In this project we study properties of existence, non-existence, multiplicity and regularity of the viscosity solutions of some classes of elliptic problems with quadratic growth in the gradient. We propose a qualitative study of the solutions of equations of second and fourth orders, as well as of systems of equations of second order, aiming the characterization of the continuum of solutions generated by the family of a one parameter problem. We also propose the study of the respective phenomenon of multiplicity of solutions in the case that the coefficients of the equation are unbounded. For this, we need to apply topological methods combined to the C1-alpha and W2p regularity theory of solutions, in addition to the study of the first eigenvalue, which strongly influence the generality of the hypotheses of the problem. On the other hand, we intend to verify if the purely nonlinear techniques developed to obtain a priori estimates via blow-up for equations of order two are also applicable to order four and to systems of equations of second order, that is, Harnack type inequalities and generalization of the strong maximum principle of Vázquez for fully nonlinear equations.
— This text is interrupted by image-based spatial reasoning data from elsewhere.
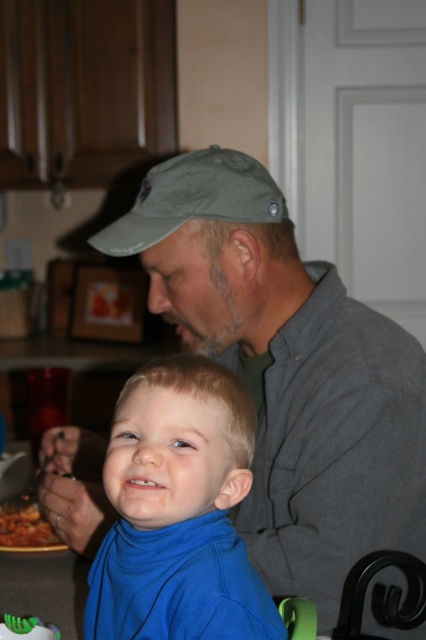
Question: Is olive green fabric baseball cap at upper center to the right of tomato sauce at lower left from the viewer's perspective?

Choices:
 (A) no
 (B) yes

Answer: (B)

Question: Among these objects, which one is nearest to the camera?

Choices:
 (A) gray cotton shirt at upper right
 (B) tomato sauce at lower left

Answer: (A)

Question: Which object appears closest to the camera in this image?

Choices:
 (A) tomato sauce at lower left
 (B) blue turtleneck shirt at center
 (C) olive green fabric baseball cap at upper center

Answer: (B)

Question: Does olive green fabric baseball cap at upper center have a smaller size compared to tomato sauce at lower left?

Choices:
 (A) yes
 (B) no

Answer: (B)

Question: Which point appears farthest from the camera in this image?

Choices:
 (A) (48, 528)
 (B) (167, 609)
 (C) (219, 196)

Answer: (A)

Question: Does gray cotton shirt at upper right have a greater width compared to tomato sauce at lower left?

Choices:
 (A) no
 (B) yes

Answer: (B)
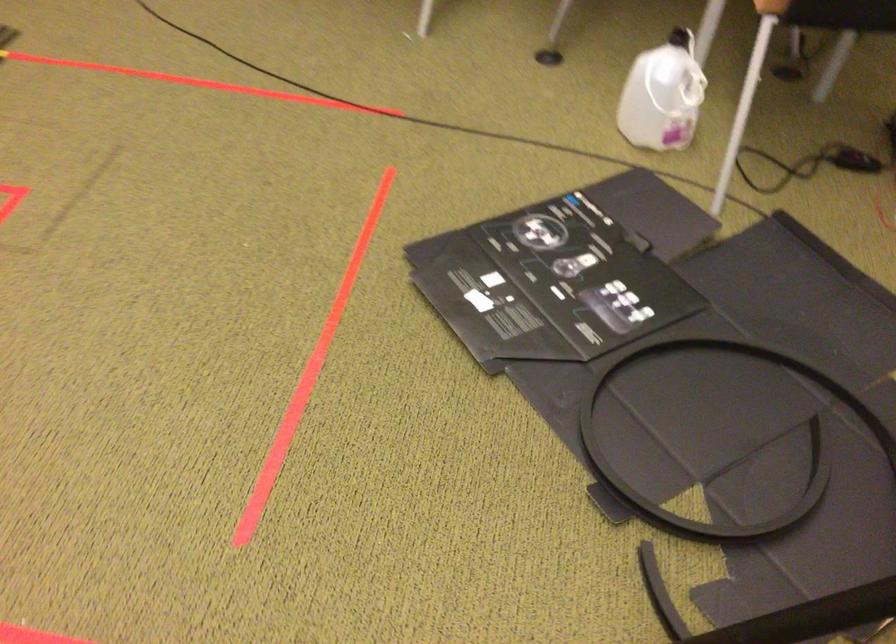
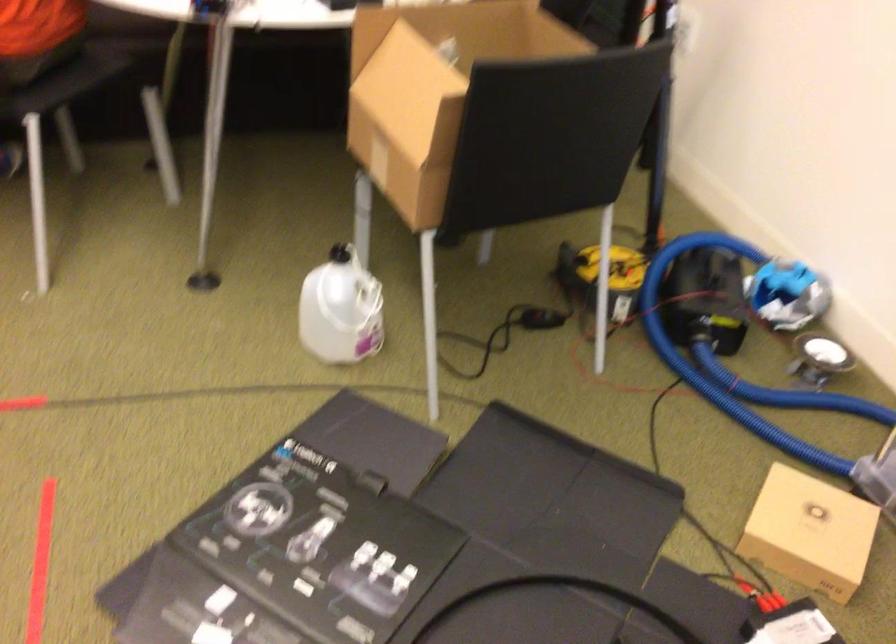
Locate, in the second image, the point that corresponds to point 772,373 in the first image.

(556, 601)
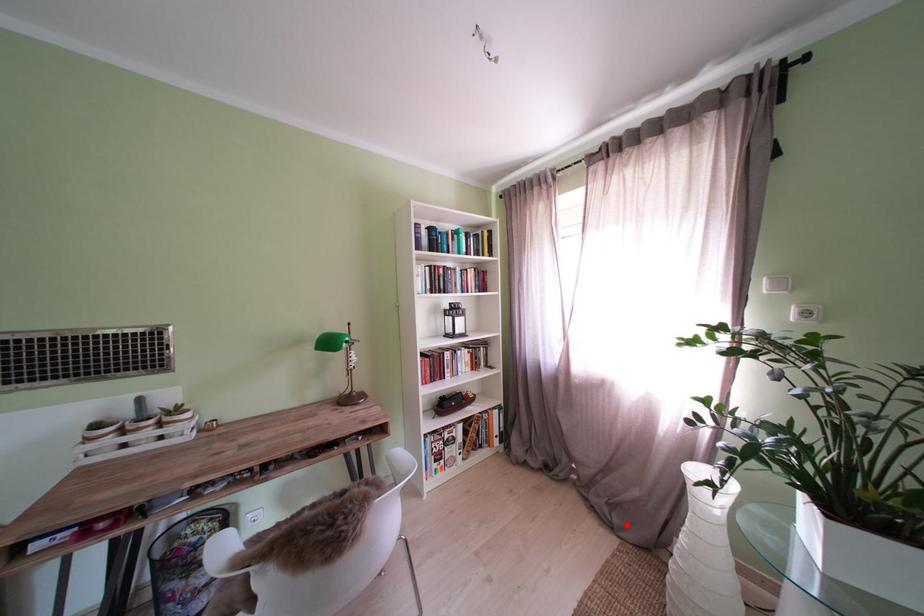
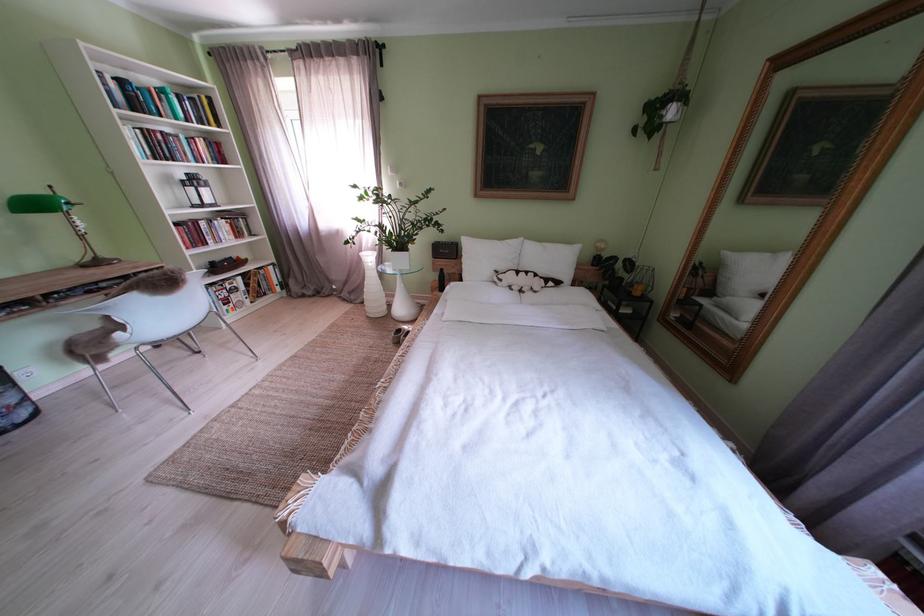
Question: I am providing you with two images of the same scene from different viewpoints. Image1 has a red point marked. In image2, the corresponding 3D location appears at what relative position? Reply with the corresponding letter.

Choices:
 (A) Closer
 (B) Farther

Answer: (B)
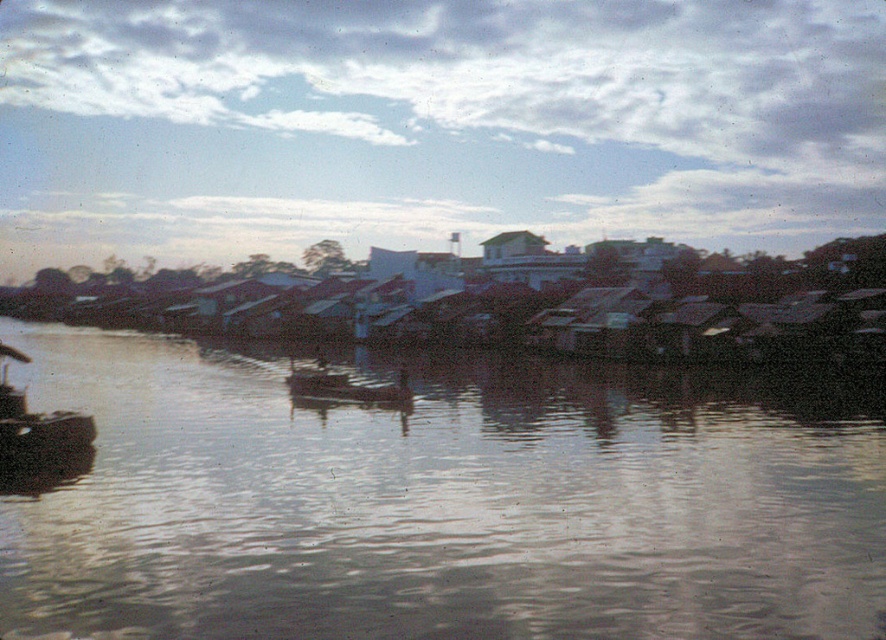
You are standing on the riverside and want to cross to the other side. The wooden boat at lower left is anchored near the shore. Can you use the brown matte water at center to reach the boat?

The brown matte water at center is shorter than the wooden boat at lower left, meaning the water level is lower than the boat. This suggests the boat is above the water, so you can board the wooden boat at lower left from the shore.

You are an observer standing at the riverside. You see two wooden boats in the image. Which boat, the wooden boat at lower left or the wooden boat at center, is taller?

The wooden boat at lower left is much taller than the wooden boat at center.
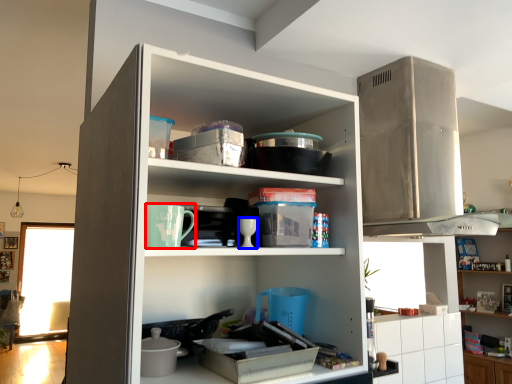
Question: Which point is closer to the camera, appliance (highlighted by a red box) or tableware (highlighted by a blue box)?

Choices:
 (A) appliance
 (B) tableware

Answer: (A)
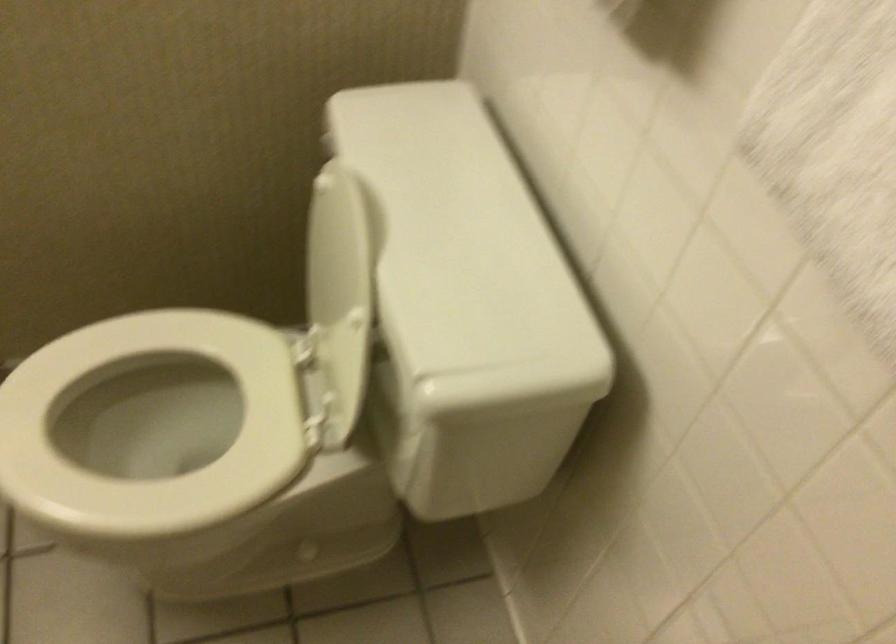
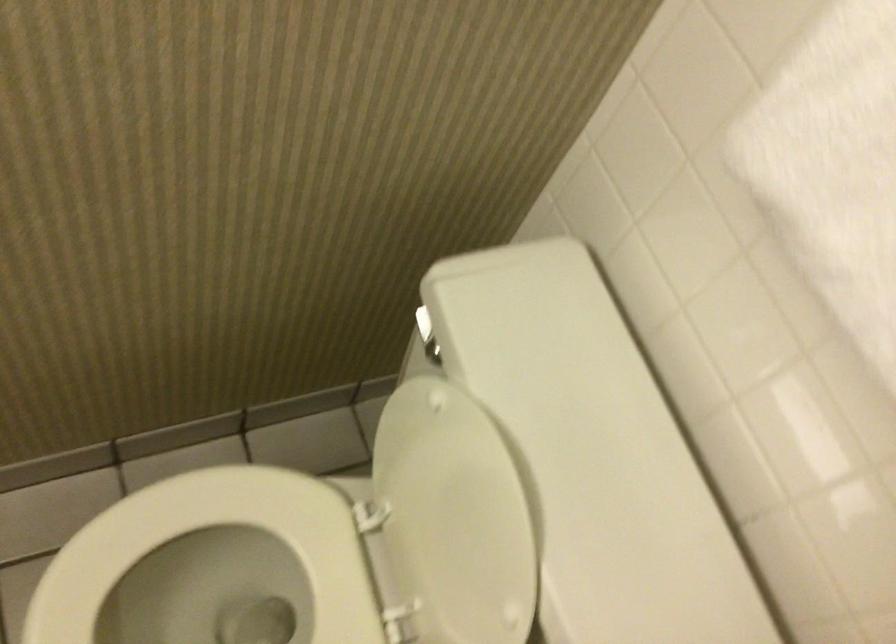
In a continuous first-person perspective shot, in which direction is the camera moving?

The cameraman moved toward left, forward.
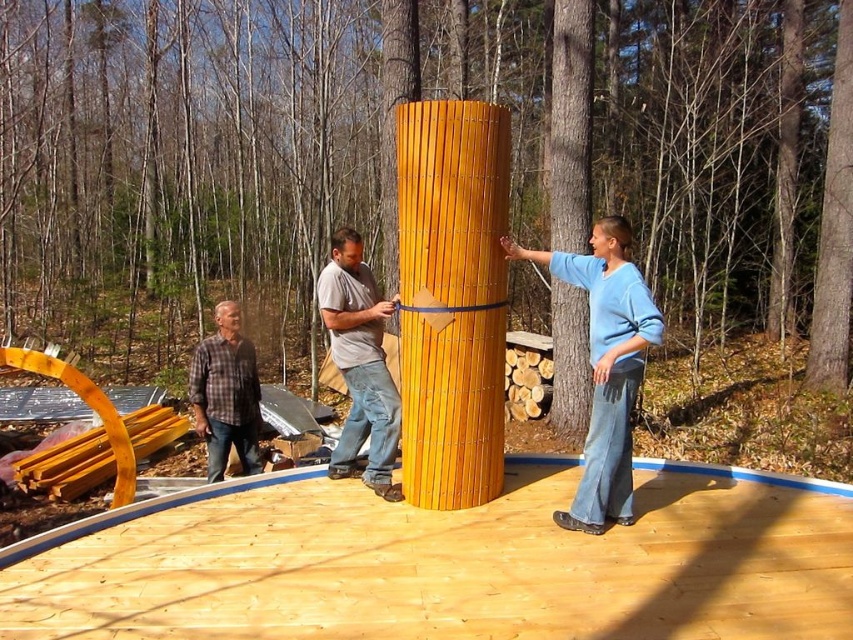
You are a construction worker who needs to place a tool on the smooth bamboo pillar at center. However, you are wearing the matte gray shirt at center. Could your shirt interfere with placing the tool on the pillar?

The smooth bamboo pillar at center might be wider than matte gray shirt at center, so there is a possibility that the shirt could interfere with placing the tool on the pillar if the shirt is wider than the pillar.

You are a fashion designer observing two people in the scene wearing the blue cotton sweater at center and the matte gray shirt at center. Which clothing item has a wider silhouette?

The blue cotton sweater at center has a wider silhouette than the matte gray shirt at center.

You are standing at the center of the circular wooden platform. You need to place a tool exactly at the center of the platform. The smooth bamboo pillar at center is in your way. Can you move the pillar to the edge of the platform so you can place the tool at the true center?

The smooth bamboo pillar at center is already located at the true center of the platform since its position is at point (451,298), which is near the center coordinates. Moving it to the edge would prevent you from accessing the true center. Therefore, you should remove the pillar entirely or find another method to place the tool without disturbing the pillar.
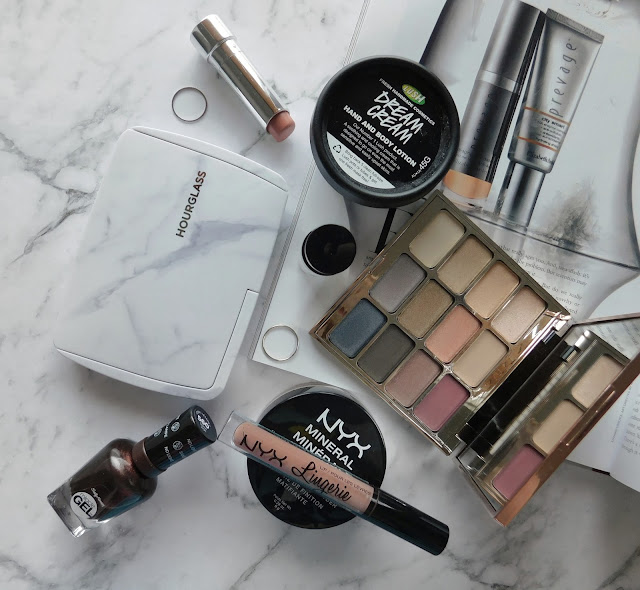
You are a GUI agent. You are given a task and a screenshot of the screen. Output one action in this format:
    pyautogui.click(x=<x>, y=<y>)
    Task: Click on the granite countertop
    The height and width of the screenshot is (590, 640).
    Given the screenshot: What is the action you would take?
    pyautogui.click(x=40, y=131)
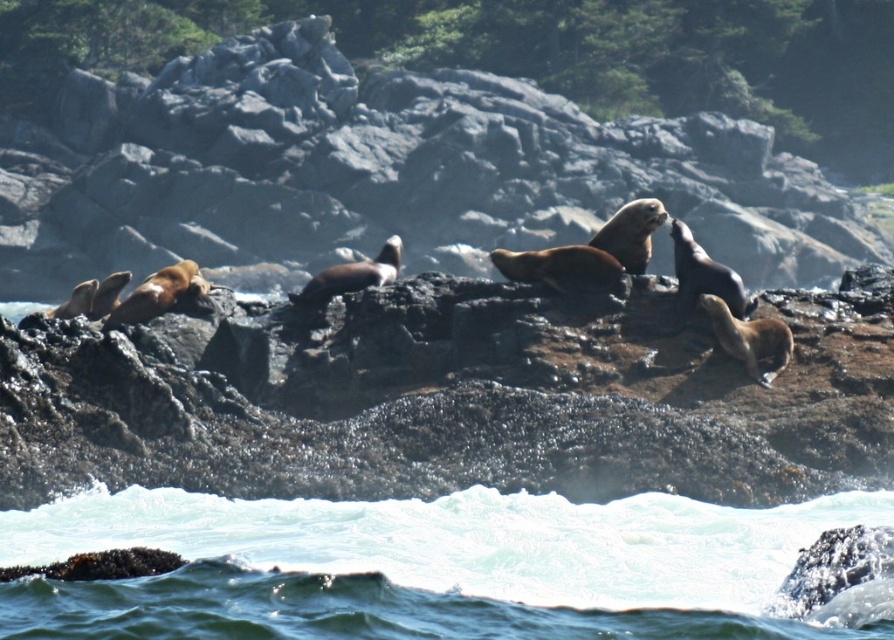
Question: Among these objects, which one is nearest to the camera?

Choices:
 (A) clear water at lower center
 (B) brown fur seal at center

Answer: (A)

Question: Which of the following is the closest to the observer?

Choices:
 (A) brown fur seal at center
 (B) brown rough rock at center

Answer: (B)

Question: Is brown rough rock at center further to the viewer compared to brown fur seal at center?

Choices:
 (A) no
 (B) yes

Answer: (A)

Question: Is brown fur seal at center in front of clear water at lower center?

Choices:
 (A) no
 (B) yes

Answer: (A)

Question: Which object appears closest to the camera in this image?

Choices:
 (A) brown fur seal at center
 (B) clear water at lower center

Answer: (B)

Question: Can you confirm if brown rough rock at center is positioned above brown fur seal at center?

Choices:
 (A) no
 (B) yes

Answer: (A)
This problem inspires the study of other interesting properties about the solutions, such as symmetry, regularity of the minimal solution and regularity of the continuum of solutions obtained, asymptotic behavior, as well as problems with dual nature to the one of Vázquez. We also propose to analyze how the results can be improved when incorporating different function spaces, spectral and variational tools. Moreover, when introducing another methods for obtaining a priori estimates, such as the Alexandrov-Serrin moving planes method and its variants.